Classification of information is the most important thing in the world. It is the world. From Conrad Gessner’s Bibliotheca Universalis of 1549 to the present library science and information management has been a central problem in philosophy, political administration, etc. Francis Bacon, Samuel Hartlib, Comenius’s Pansophism, Petrus Ramus, Leibniz, the Encyclopedia of Diderot, Hegel.

That’s the level to which I hope you guys are aspiring. Reference management software is hopelessly backwards across the board. I like Paperpile, so I hope you guys step it up and make something worthy of Leibniz and Bacon.

A great way to start is by implementing pdf metadata. It’s a real shame I have complete metadata in all my documents and Paperpile refuses it. It’s all right there. My documents hold out their bibliographic information with open hands and Paperpile says “No thanks”. Nor does it seem that Paperpile saves metadata back into the papers. When I take the papers synced to Google Drive and open them in Acrobat DC, it looks like Paperpile just doesn’t mess around with whatever metadata might be in there. So I see some papers that use Prism custom metadata fields, others that don’t. Some papers have doi and other random information stored in the Dublin Core, others don’t. I guess you literally just only rename the file? C’mon son.

For whatever reason the standard approach of reference managers is to save all reference information as a separate record from the document itself. And then the document is just ‘attached’ in some meaningless way to the record. Who wants that? I don’t. Maybe there’s some logic behind it in the insane, exploitative world of academic publishing, but personally I’m not about that. Are you?

This just wastes my time so badly. When downloading papers into paperpile from journals using the extension, maybe 1/10 times it can’t get the metadata. And I have to go back and manually fuss around and add extra information until finally the paper is correctly recognized. And then when I download the pdfs, all that info is trapped in like a worthless bibtex file. So I have to export that, upload it into another reference management software, and then link the pdf on the machine I downloaded the paper to to that record. Lmao. Is that a joke? Honestly. Please, someone tell me.

You can do a lot better than this, fellas.
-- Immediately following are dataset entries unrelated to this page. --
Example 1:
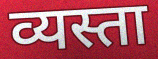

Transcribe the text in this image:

व्यस्ता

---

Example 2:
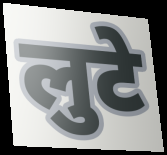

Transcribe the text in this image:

लुटे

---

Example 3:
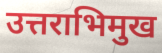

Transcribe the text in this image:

उत्तराभिमुख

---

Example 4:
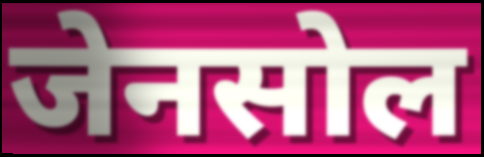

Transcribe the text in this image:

जेनसोल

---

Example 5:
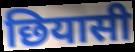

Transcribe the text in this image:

छियासीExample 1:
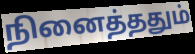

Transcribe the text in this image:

நினைத்ததும்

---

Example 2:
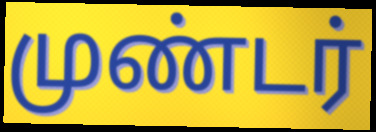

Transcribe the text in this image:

முண்டர்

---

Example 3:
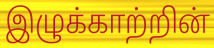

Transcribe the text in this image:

இழுக்காற்றின்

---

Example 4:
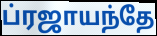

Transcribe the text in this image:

ப்ரஜாயந்தே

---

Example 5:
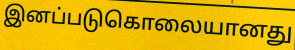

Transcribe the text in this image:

இனப்படுகொலையானது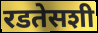
रडतेसशीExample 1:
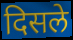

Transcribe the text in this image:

दिसले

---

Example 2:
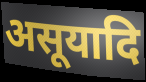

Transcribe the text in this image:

असूयादि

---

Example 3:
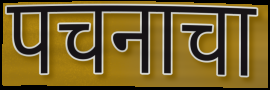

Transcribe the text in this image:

पचनाचा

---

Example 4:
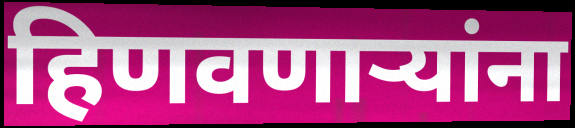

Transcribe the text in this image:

हिणवणाऱ्यांना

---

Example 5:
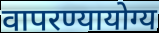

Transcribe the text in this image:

वापरण्यायोग्य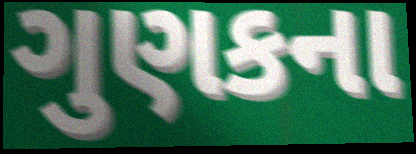
ગુણકના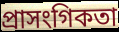
প্ৰাসংগিকতা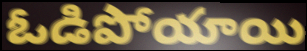
ఓడిపోయాయిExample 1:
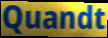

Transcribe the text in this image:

Quandt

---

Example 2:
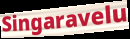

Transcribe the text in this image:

Singaravelu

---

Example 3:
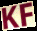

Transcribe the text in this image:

KF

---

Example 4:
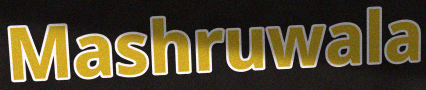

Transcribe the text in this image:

Mashruwala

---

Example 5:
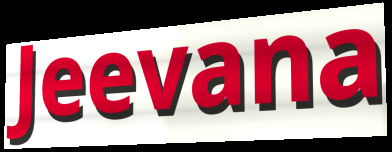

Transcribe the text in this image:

Jeevana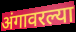
अंगावरल्याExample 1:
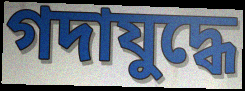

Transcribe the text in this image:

গদাযুদ্ধে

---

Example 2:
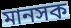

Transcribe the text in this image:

মানসক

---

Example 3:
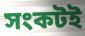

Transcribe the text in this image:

সংকটই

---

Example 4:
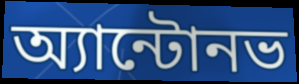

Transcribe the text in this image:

অ্যান্টোনভ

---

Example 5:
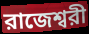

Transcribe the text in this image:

রাজেশ্বরী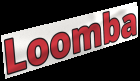
Loomba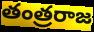
తంత్రరాజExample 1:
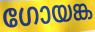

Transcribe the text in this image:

ഗോയങ്ക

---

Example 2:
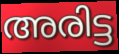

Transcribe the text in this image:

അരിട്ട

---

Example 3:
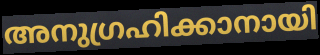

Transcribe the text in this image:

You should be setting it up so that annotations in the pdf viewer embed metadata into the file. Users should be able to set semantic tags for different highligher colors and embed those tags into the excerpts they’re highlighting. And then have those highlights sync in real time a markdown document or note for side by side close annotation etc. That’s the kind of out of the box thinking I hope to see from you guys.

Well, good luck. Let me know if you need any help.

vicente · May 13, 2021, 6:10pm

Thanks for this comprehensive feedback, @KB_wydna. I lack the technical knowledge to fully address the points you raise but I do know that we parse at least the first page of all uploaded PDFs, where essential metadata is usually stored by publishers. To my knowledge we haven’t received much (or any) demand to scan documents beyond this, thus focusing our development in other areas.

A bit of my own opinion: exploitative or not, the world of academic publishing sets the standard which our software must continuously respond and adapt to in order to properly cater to our growing user base. Your impassioned arguments make sense to me and I’m sure to many others as well, so I hope that we are able to consider a more disruptive approach to metadata storage in the future. To that end, I have recorded your feedback on our internal tracker for the team’s consideration. Any +1s or further observations will be more than welcome.